[Start of section]

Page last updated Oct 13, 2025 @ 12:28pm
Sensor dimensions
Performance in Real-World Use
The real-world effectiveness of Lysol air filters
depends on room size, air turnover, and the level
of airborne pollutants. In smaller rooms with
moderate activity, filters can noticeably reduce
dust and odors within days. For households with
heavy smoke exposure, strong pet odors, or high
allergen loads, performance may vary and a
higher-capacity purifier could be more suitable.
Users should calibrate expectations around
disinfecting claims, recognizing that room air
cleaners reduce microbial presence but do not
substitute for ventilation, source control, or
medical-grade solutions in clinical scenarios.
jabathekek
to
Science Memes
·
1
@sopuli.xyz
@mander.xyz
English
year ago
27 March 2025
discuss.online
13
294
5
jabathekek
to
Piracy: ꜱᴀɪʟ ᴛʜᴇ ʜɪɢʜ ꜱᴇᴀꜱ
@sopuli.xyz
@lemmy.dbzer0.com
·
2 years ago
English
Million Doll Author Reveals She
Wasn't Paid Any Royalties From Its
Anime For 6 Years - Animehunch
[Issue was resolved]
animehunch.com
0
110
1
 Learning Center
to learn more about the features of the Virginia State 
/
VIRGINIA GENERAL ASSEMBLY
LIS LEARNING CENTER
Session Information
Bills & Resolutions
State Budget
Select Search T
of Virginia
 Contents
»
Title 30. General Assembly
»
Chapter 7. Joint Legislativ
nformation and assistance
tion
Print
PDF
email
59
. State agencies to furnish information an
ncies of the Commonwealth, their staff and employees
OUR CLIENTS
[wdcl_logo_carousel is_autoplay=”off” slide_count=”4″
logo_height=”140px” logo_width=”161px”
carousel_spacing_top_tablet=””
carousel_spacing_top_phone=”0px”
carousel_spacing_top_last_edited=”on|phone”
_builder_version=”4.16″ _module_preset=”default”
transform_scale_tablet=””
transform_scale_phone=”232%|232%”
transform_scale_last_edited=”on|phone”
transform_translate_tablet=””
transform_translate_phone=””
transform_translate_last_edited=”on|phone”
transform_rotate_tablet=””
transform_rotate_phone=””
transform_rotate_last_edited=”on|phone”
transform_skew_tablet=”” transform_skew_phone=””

[End of section]

What you are asked to do: Copy out every line of the material above word for word, keeping the original order and line breaks.

Task result:
Page last updated Oct 13, 2025 @ 12:28pm
Sensor dimensions
Performance in Real-World Use
The real-world effectiveness of Lysol air filters
depends on room size, air turnover, and the level
of airborne pollutants. In smaller rooms with
moderate activity, filters can noticeably reduce
dust and odors within days. For households with
heavy smoke exposure, strong pet odors, or high
allergen loads, performance may vary and a
higher-capacity purifier could be more suitable.
Users should calibrate expectations around
disinfecting claims, recognizing that room air
cleaners reduce microbial presence but do not
substitute for ventilation, source control, or
medical-grade solutions in clinical scenarios.
jabathekek
to
Science Memes
·
1
@sopuli.xyz
@mander.xyz
English
year ago
27 March 2025
discuss.online
13
294
5
jabathekek
to
Piracy: ꜱᴀɪʟ ᴛʜᴇ ʜɪɢʜ ꜱᴇᴀꜱ
@sopuli.xyz
@lemmy.dbzer0.com
·
2 years ago
English
Million Doll Author Reveals She
Wasn't Paid Any Royalties From Its
Anime For 6 Years - Animehunch
[Issue was resolved]
animehunch.com
0
110
1
 Learning Center
to learn more about the features of the Virginia State 
/
VIRGINIA GENERAL ASSEMBLY
LIS LEARNING CENTER
Session Information
Bills & Resolutions
State Budget
Select Search T
of Virginia
 Contents
»
Title 30. General Assembly
»
Chapter 7. Joint Legislativ
nformation and assistance
tion
Print
PDF
email
59
. State agencies to furnish information an
ncies of the Commonwealth, their staff and employees
OUR CLIENTS
[wdcl_logo_carousel is_autoplay=”off” slide_count=”4″
logo_height=”140px” logo_width=”161px”
carousel_spacing_top_tablet=””
carousel_spacing_top_phone=”0px”
carousel_spacing_top_last_edited=”on|phone”
_builder_version=”4.16″ _module_preset=”default”
transform_scale_tablet=””
transform_scale_phone=”232%|232%”
transform_scale_last_edited=”on|phone”
transform_translate_tablet=””
transform_translate_phone=””
transform_translate_last_edited=”on|phone”
transform_rotate_tablet=””
transform_rotate_phone=””
transform_rotate_last_edited=”on|phone”
transform_skew_tablet=”” transform_skew_phone=””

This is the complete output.